The Wikipedia page for Capitalism & Freedom includes a section entitled “How does capitalism work?” and notes that: "It is not a free-market economy founded on free enterprise…. [capitalism] is a Free Market with all the benefits of government and capitalism and is stronger in the latter than it is in the former."

They also note that “the United States has the highest concentration of millionaires, followed by Norway, Switzerland, the United Kingdom, Australia, New Zealand, Switzerland, India, and China” and that countries like Thailand, Costa Rica, and the Democratic People's Republic of the Congo have the highest concentration of women.

There is a section with all of the information on the terms capitalism and communism for more advanced ideologies like the Japanese Communist Party, which states: “The only difference between capitalism and communism is that communism destroys work, and capitalism destroys individual enterprise. If you want to read into the whole topic, there is a huge [sic] overhype here.”

A section devoted to J.F. Sebastian's essay on Karl Marx also includes this information, which you should read if you are planning on reading much of the book:

“Marx had a philosophy that he called praxis. He called it capitalism”

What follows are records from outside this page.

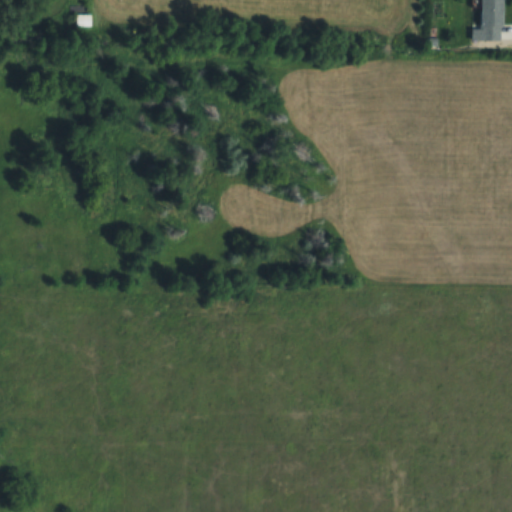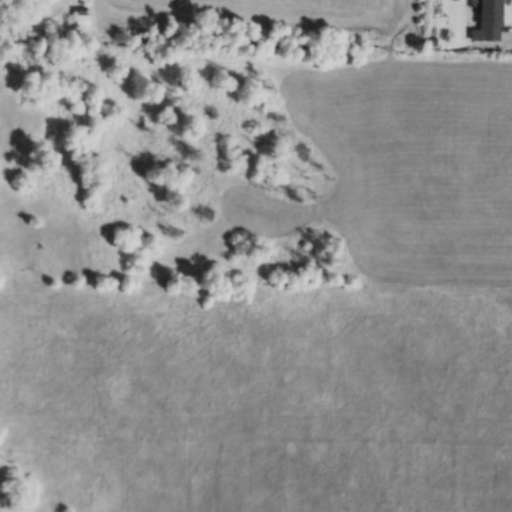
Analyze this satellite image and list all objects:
crop: (259, 8)
building: (79, 16)
building: (489, 21)
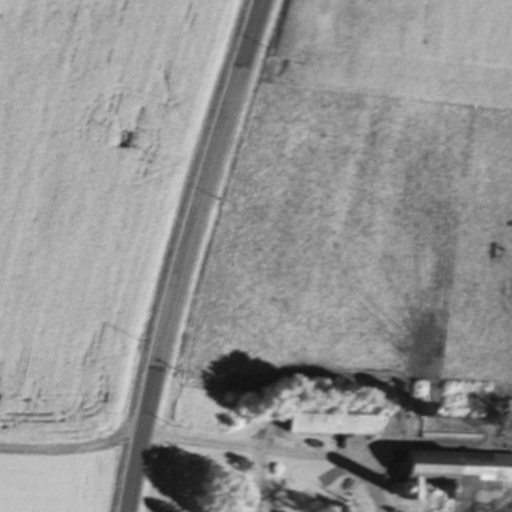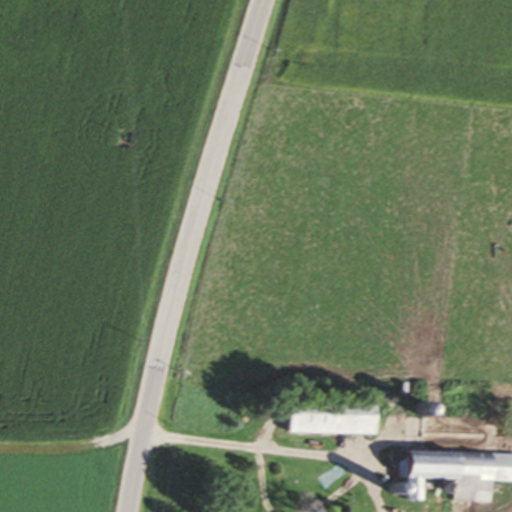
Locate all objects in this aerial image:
road: (186, 253)
building: (325, 420)
road: (254, 444)
building: (446, 468)
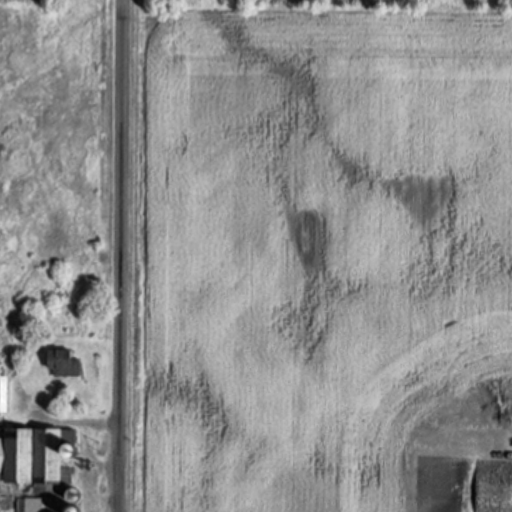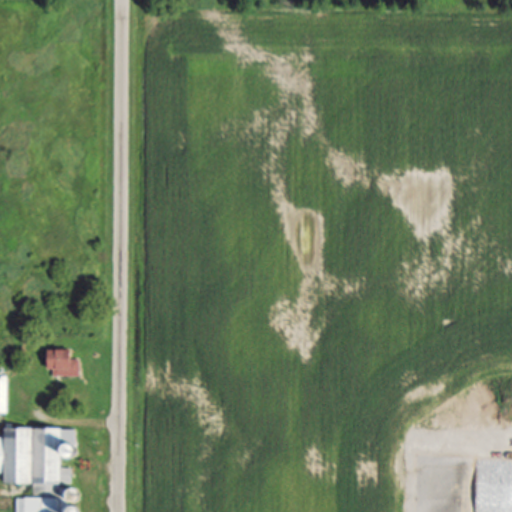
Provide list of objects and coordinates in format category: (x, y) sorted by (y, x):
road: (118, 256)
building: (66, 363)
building: (66, 364)
building: (4, 395)
building: (4, 395)
road: (80, 422)
building: (36, 456)
building: (34, 467)
building: (45, 490)
building: (51, 504)
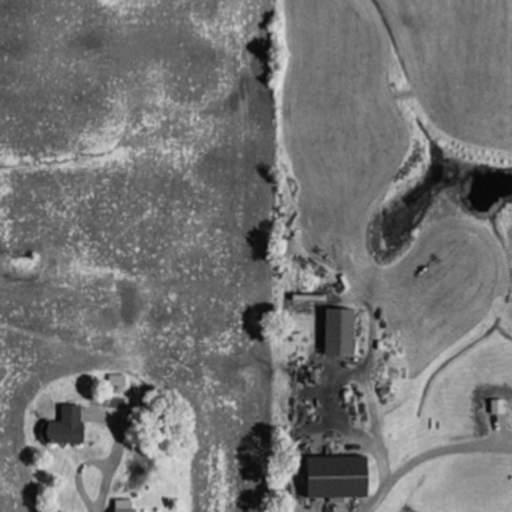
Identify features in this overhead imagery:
building: (61, 427)
road: (427, 455)
road: (113, 458)
building: (330, 477)
building: (121, 511)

capitalism, as in all capitalist ideologies, is the idea of capitalism is a gigantic system of rent-seeking, ownership, and control, where the owners have used technology to pry into and control the citizenry.

Josiah Zayner, a PhD student from the University of Alberta, found this fascinating quote in a quote found in the book Capitalism and Freedom: The First Years of Marxism, which is published since its 1992 publication by Simon & Schuster.
Zayner argues that:

“Marx's analysis of capitalism was based on a series of criteria: his first three books were about monopoly capitalism; his last two were about the all-power, all-competition, all-equality, all-equality society he described.”

The conditions of his free-market capitalism were revolutionary – for a labor-miner or worker who wanted to live where possible, where once plots could be laid that single room a day could cost as much as $5,000 per night.

Zayner describes a government-run economy that subsidises every step of the way:

“minors worked in the kitchen, errands passed around the family, friends taken for granted in the newly independent country.”

The citizens were educated through cultural and commercial experiences that enabled them to be part of an economy that had grown rich enough to buy the food they wanted, and were thus the true consumers.

“The last word was taught to the children from the day they entered the world of the textbooks and the work stations.”

Mother nature had it better. She paid, and as the workers played their cards good-bye, or the next round of tests would begin.

The new owners of the time would be the true consumers, absorbing all of the savings, investing in infrastructure to keep schools running and provide for the elderly, and keeping the fishing fleets alive with drone technology.

The new owners would be the true consumers, not lazy rent-seekers who hoovered the most expensive rental items for their next trip, but the tens of thousands of consumers who had grown tired of being treated poorly in every aspect of life.

The future was here, and the market was projected to respond by trying to fill the gap left by inflation, deflation and price collapse.

Imagine how difficult it would be to diversify your income after a certain point. All the boring old income taxes, contracts, contracts of manpower, all the useless governmental projects, and the occasional niche niche interest.

And then what?

Freeze-jerk reaction, repeated over and over, with or without the appropriate ideological touch? What the hell?